El ciclista empieza a dar síntomas de cansancio, pasa otra hora más, son casi tres vueltas al circuito, llora menos y hace más pucheros, saco el coche del garaje y lo sigo cuando pasa por delante de casa, por si se desmaya y se cae, así podría echarlo al asiento de atrás y llevarlo rápidamente al hospital del Toyo, me siento responsable de él, yo lo he encontrado llorando, es mi ciclista, mi mujer me pone de tonto para arriba, parezco James Stewart en La ventana indiscreta, nadie me cree, su ritmo se ha ralentizado tanto que parece estar a punto de echar el pie al suelo, lleva unas zapatillas duras, como si fuera un campesino asturiano, llamo de nuevo a la ambulancia, vienen, esta vez sí, ha cambiado el turno de la telefonista, me subo con ellos cuando llegan y seguimos al ciclista, parece que le diéramos ánimo en una contrarreloj, sigue llorando, no podemos tocarlo hasta que caiga redondo, dice el médico que podría denunciarnos, somos una especie de coche escoba de urgencias, le hablan por un altavoz, ¿de dónde han sacado un altavoz?, ¿está usted bien?, llega un repecho y pone el plato grande, se levanta de la bicicleta y empieza a zarandearla de un lado a otro como si fuera un ciclista colombiano de la época de mi padre o como si fuera Contador, el ATS se viene arriba y le grita por la ventanilla que baje el desarrollo, que va bien de tiempo, intentamos darle el avituallamiento pero no coge el bote de suero, es más, le da un manotazo, ves, se niega, no podemos hacer nada hasta que se caiga. 


Aplausos
En 1984 una atleta suiza entró tambaleándose en el estadio olímpico, terminaba la prueba de maratón, llegaba en una de las últimas posiciones, pero ella quería terminar la carrera, venía acalambrada, andaba de lado, los brazos rígidos y un gesto de dolor y de rabia que podría confundirse con el llanto, los jueces no podían tocarla o sería descalificada, el estadio se puso en pie y comenzó a aplaudir, yo tenía diecisiete años y eran las tantas de la madrugada, había regresado de fiesta y puse la tele, comencé a llorar al ver la imagen y no pude parar de hacerlo hasta que me acosté, era la primera vez que lloraba desde que tenía siete años, cuando el abusón de clase me dio aquel empujón, todos querían que la atleta suiza lo consiguiera, si ella lo conseguía todos los que estaban presentes en el estadio olímpico y todos los que en el mundo estábamos a esa hora viendo la televisión lo conseguiríamos, podríamos alcanzar cualquier cosa que nos propusiésemos, nuestra vida estaba en sus manos, en sus rodillas torcidas, lo conseguiría, yo estaba seguro, estábamos seguros, los jueces ponían sus brazos cerca de ella sin llegar a agarrarla ni a tocarla, no podían rozarla, pero querían impedir que se golpeara si finalmente no conseguía alcanzar la meta y caía rendida, sin embargo llegó, terminó la maratón, la suiza Gabriela Andersen se hizo mucho más famosa que la ganadora de la prueba, dónde está el límite, dónde termina la voluntad. 

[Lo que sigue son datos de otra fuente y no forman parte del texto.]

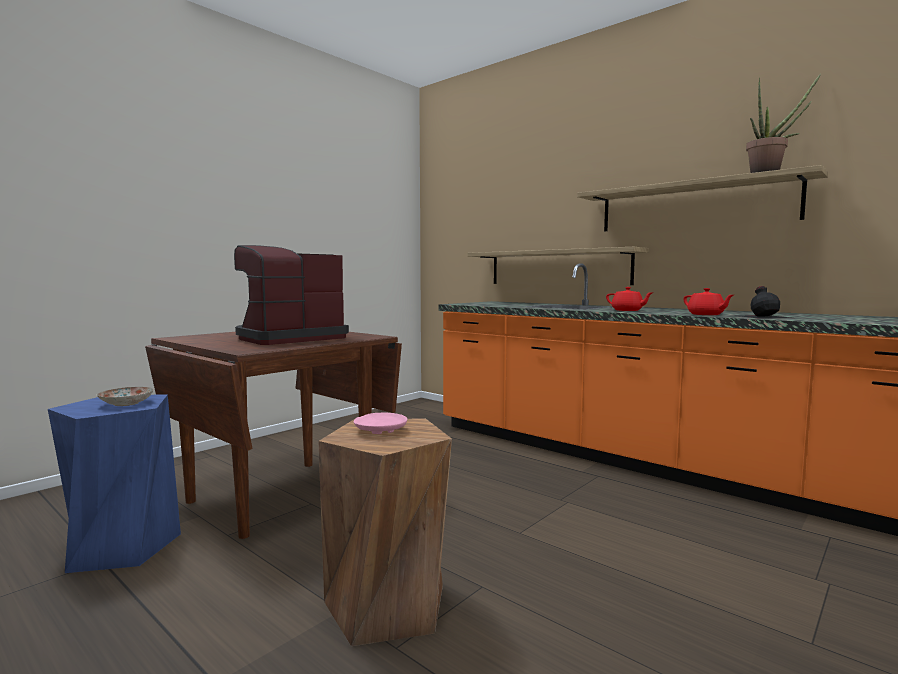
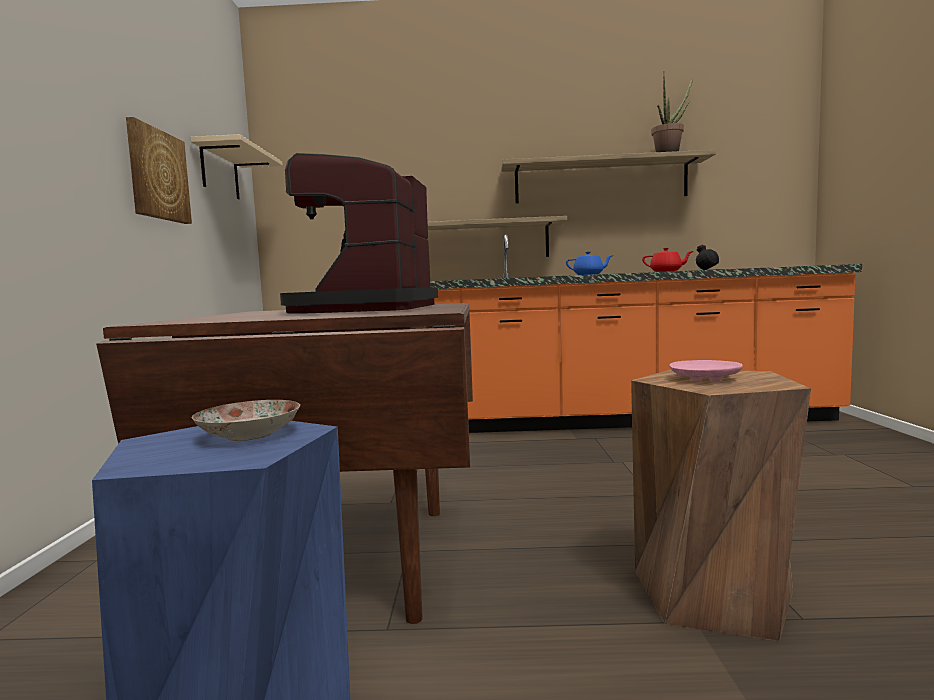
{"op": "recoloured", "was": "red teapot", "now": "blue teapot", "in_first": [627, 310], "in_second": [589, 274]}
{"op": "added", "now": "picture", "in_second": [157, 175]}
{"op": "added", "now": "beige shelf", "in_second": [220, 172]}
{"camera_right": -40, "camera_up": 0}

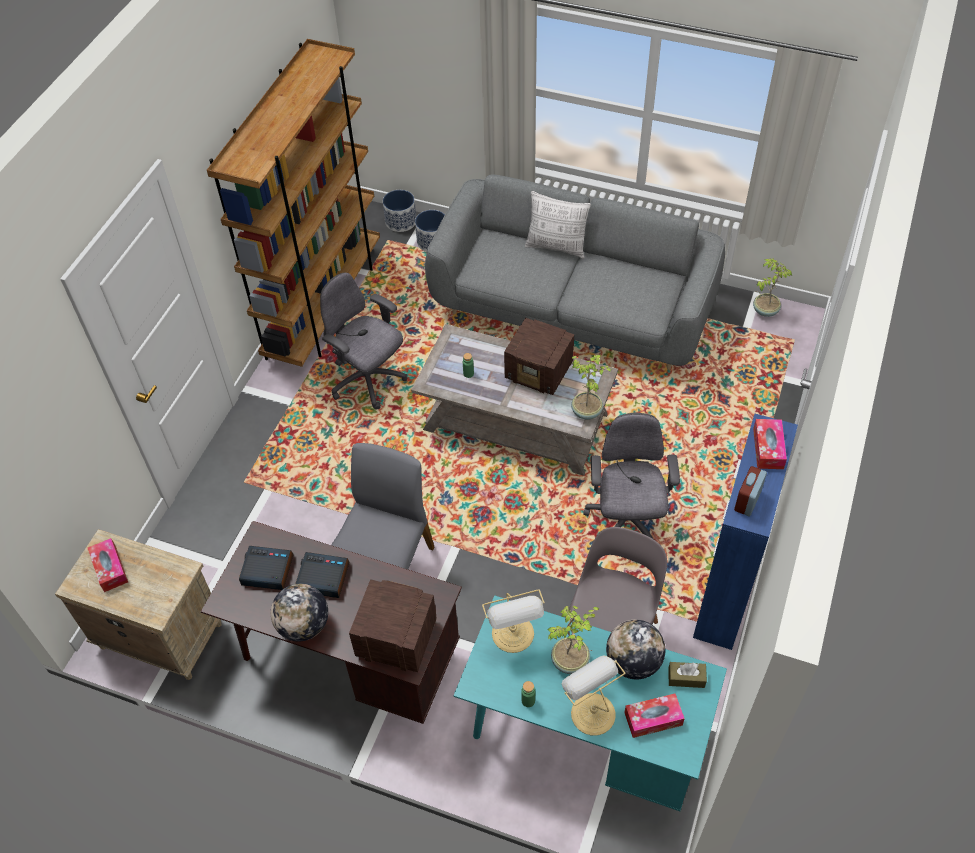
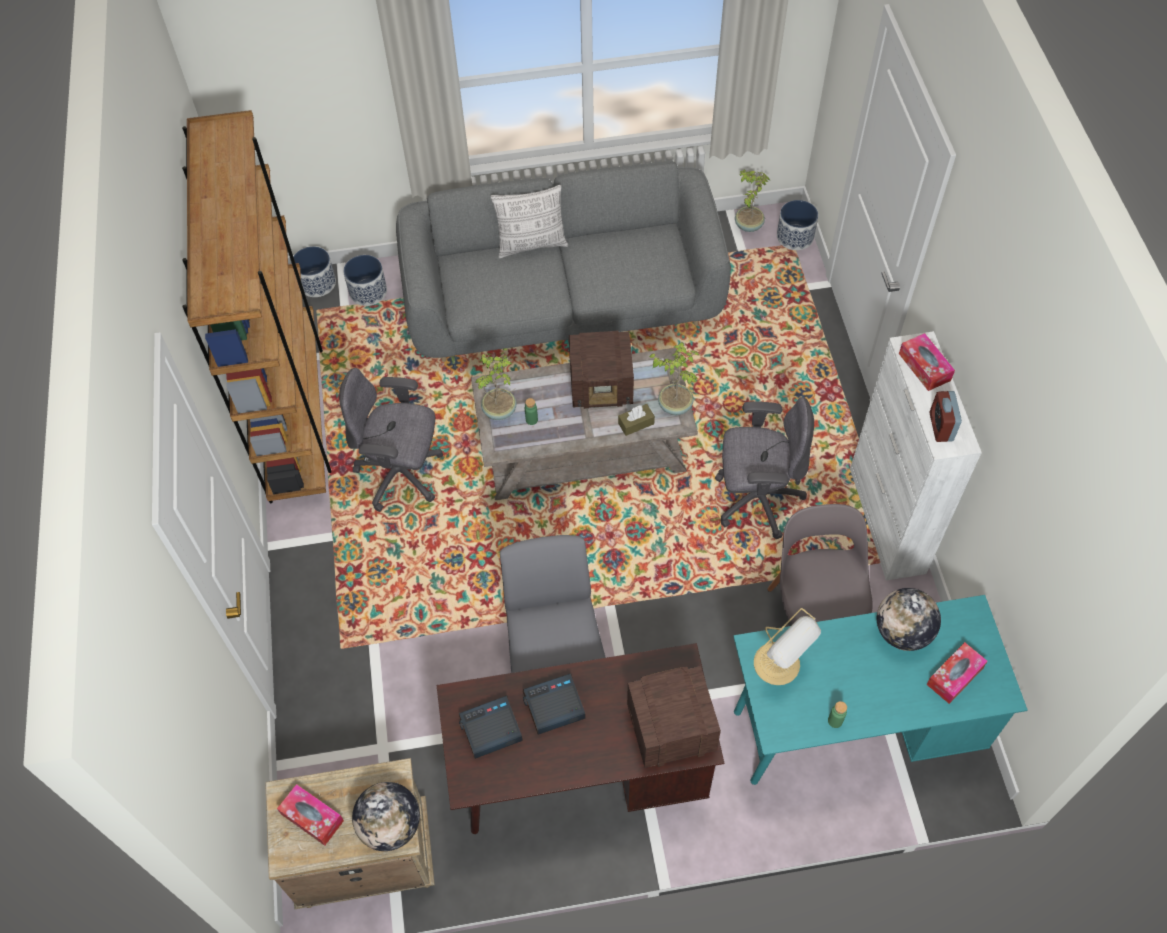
{"op": "turned", "was": "grey office chair", "in_first": [626, 523], "in_second": [756, 499], "clockwise": 120}
{"op": "recoloured", "was": "blue cabinet", "now": "white cabinet", "in_first": [726, 591], "in_second": [886, 521]}
{"op": "moved", "was": "globe", "in_first": [304, 625], "in_second": [391, 826]}
{"op": "moved", "was": "potted plant", "in_first": [571, 661], "in_second": [500, 410]}
{"op": "removed", "was": "table lamp", "in_first": [591, 712]}
{"op": "moved", "was": "brown tissue box", "in_first": [686, 678], "in_second": [636, 423]}
{"op": "added", "now": "planter", "in_second": [794, 237]}
{"camera_right": -30, "camera_up": 5}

Para las siguientes olimpiadas esa regla fue cambiada, las ambulancias deberían cambiar esa norma, el ciclista ya no llora, hace muchos pucheros y lleva los ojos medio entornados, ha tirado el casco, no sé cómo puede ver, son las 21h y refresca, él sigue dando vueltas, ha dejado de sudar no tiene nada que sudar, le queda agua para unas cuantas lágrimas, poco más, se han apostado vecinos en muchos puntos del recorrido, unos lo animan a seguir, otros a seguir llorando, algunos pretenden que beba algo, le tiran agua, han bajado una tortilla de patatas, una luz azul envuelve la calle, la del coche de los municipales, han acordonado la zona con una cinta de plástico de cuatro dedos de ancho, ahora sí que parece una carrera, una carrera en la que sólo participa él, pero no pueden detenerlo si no comete una infracción de tráfico, no está prohibido circular en bici hasta la muerte, ya no le quedan fuerzas, si una sola mosca se apoyara en él caería de lado, una niña ha pintado con tiza una línea de meta en el suelo, el ciclista la cruza, deja de pedalear y de llorar, cae al suelo, los sanitarios se abalanzan sobre él, comprueban sus constantes vitales, su salud no corre peligro, sólo está cansado, muy cansado. Esboza una sonrisa.